6. What's the best way to include reaction times in my model? If you have events for which participants' response times vary widely (or even a little), your model will be improved by accounting for this variation (rather than assuming all events take identical time, as in the normal model). A common way of including reaction times is to use a parametric modulator, with the reaction time for each trial included as the parameter. In the most common way of doing this, the height of the HRF will be thus modulated by the reaction time. Grinband et al. (HBM06) showed this method actually doesn't work as well as a different kind of parametric regression - in which each event is modeled as an epoch (i.e., a boxcar) of variable duration, convolved with a standard HRF.

In other words, rather than assuming that neural events all take the same time, and the HRF they're convolved by varies in height with reaction time (not very plausible, or, it turns out, efficient), the best way is to assume the underlying neural events vary in reaction time, and convolve those boxcars (rather than "stick functions") with the same HRF.

In either case, as with most parametric modulation, the regressor including reaction time effects can be separate from the "trial regressor" that models the reaction-time-invariant effect of the trial. This corresponds to having one column in the design matrix for the condition itself (which doesn't have any reaction time effects) and a second, parametrically modulated one, which includes reaction times. If your goal is merely to get the best model possible, these don't need to be separated (only the second of the two, which includes RTs, could go in the model), but this will not allow you to separate the effect of "just being in the trial" from neural activations that vary with reaction time. To separate those effects, you need separate design matrix columns to model them. That choice depends on how interested you are in the reaction-time effect itself.

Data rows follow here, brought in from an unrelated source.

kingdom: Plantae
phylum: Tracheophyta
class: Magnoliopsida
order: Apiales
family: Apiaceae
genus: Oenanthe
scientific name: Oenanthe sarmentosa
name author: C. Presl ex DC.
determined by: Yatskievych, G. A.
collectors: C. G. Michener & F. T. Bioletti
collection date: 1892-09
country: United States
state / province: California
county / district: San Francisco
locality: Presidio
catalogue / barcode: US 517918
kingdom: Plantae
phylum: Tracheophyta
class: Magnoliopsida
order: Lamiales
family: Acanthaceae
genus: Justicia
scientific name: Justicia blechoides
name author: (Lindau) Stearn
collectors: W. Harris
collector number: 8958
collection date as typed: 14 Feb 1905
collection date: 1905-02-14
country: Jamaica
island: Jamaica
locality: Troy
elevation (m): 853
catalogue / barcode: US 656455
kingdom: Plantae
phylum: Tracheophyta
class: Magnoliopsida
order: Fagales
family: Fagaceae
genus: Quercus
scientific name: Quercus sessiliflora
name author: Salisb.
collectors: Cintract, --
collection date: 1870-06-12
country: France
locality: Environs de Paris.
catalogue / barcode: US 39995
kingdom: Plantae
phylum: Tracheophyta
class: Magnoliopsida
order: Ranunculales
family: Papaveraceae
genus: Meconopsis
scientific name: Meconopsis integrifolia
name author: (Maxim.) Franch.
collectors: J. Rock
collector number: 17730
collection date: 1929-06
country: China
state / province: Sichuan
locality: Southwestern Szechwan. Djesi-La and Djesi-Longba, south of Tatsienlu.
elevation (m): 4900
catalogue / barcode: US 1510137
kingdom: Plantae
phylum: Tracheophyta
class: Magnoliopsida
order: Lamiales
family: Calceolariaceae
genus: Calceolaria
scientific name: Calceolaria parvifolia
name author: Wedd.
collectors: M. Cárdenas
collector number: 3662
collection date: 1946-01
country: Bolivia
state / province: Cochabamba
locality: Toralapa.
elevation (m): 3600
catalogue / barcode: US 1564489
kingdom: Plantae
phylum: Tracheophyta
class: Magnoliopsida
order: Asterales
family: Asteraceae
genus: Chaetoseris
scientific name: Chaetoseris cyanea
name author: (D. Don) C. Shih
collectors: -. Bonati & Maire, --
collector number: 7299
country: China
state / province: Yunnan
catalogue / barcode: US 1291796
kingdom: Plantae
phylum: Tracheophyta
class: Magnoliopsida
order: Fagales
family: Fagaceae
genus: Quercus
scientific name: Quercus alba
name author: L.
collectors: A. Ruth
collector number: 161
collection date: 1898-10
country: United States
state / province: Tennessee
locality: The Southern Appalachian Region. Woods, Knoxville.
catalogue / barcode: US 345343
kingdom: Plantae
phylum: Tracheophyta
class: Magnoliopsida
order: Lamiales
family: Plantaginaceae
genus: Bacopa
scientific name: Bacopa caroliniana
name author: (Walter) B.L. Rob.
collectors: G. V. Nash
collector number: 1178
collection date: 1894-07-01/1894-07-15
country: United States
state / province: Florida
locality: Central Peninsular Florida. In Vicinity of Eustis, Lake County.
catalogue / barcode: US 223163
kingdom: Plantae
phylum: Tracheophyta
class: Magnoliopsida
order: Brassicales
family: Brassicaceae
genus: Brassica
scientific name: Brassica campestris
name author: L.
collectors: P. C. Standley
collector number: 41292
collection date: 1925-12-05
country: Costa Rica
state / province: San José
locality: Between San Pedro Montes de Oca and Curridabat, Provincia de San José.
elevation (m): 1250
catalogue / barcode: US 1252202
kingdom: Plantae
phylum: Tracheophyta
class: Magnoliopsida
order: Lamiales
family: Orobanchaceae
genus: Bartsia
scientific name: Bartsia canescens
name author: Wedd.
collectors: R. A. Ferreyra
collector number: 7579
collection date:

7. What kinds of user-specified regressors might I use? How do I include them?

Another modification you can make to the design matrix is simply to add columns or effects that don't correspond to some condition you want convolved with an HRF. A user-specified regressor is just some vector of numbers, one for each timepoint/functional image, that you'd like to include in the model because you believe it has some effect. If you have a numerical value for each timepoint (TR/functional image) that you'd like to model, a user-specified regressor is the way to go. This contrasts with the case of having a numerical value for each trial you'd like to model, in which case you'd use a parametric modulation (see above).

An example of a user-specified regressor might be if you have continuous self-reports of positive affect from each subject, and you'd like to see where there are voxels in the brain whose activity co-varied with that affect. You could include the positive affect regressor in your model and have a beta value estimated separately for it. Depending on what your hypothesis is about that effect, you may want to lag its values to account for the hemodynamic delay.

The user-specified regressor is a powerful tool for many types of modifications to the design matrix, but note that in many obvious cases in which you might want to separate out the contribution of a given effect of no interest - things like movement parameters, physiological variation, low-frequency confounds, etc. - programs may already have ways to deal with those things built in, in a more efficient fashion. At the very least, in any case when you include a user-specified regressor than you plan to simply ignore, you should try to ensure it doesn't covary significantly with your task and hence remove task-induced signal.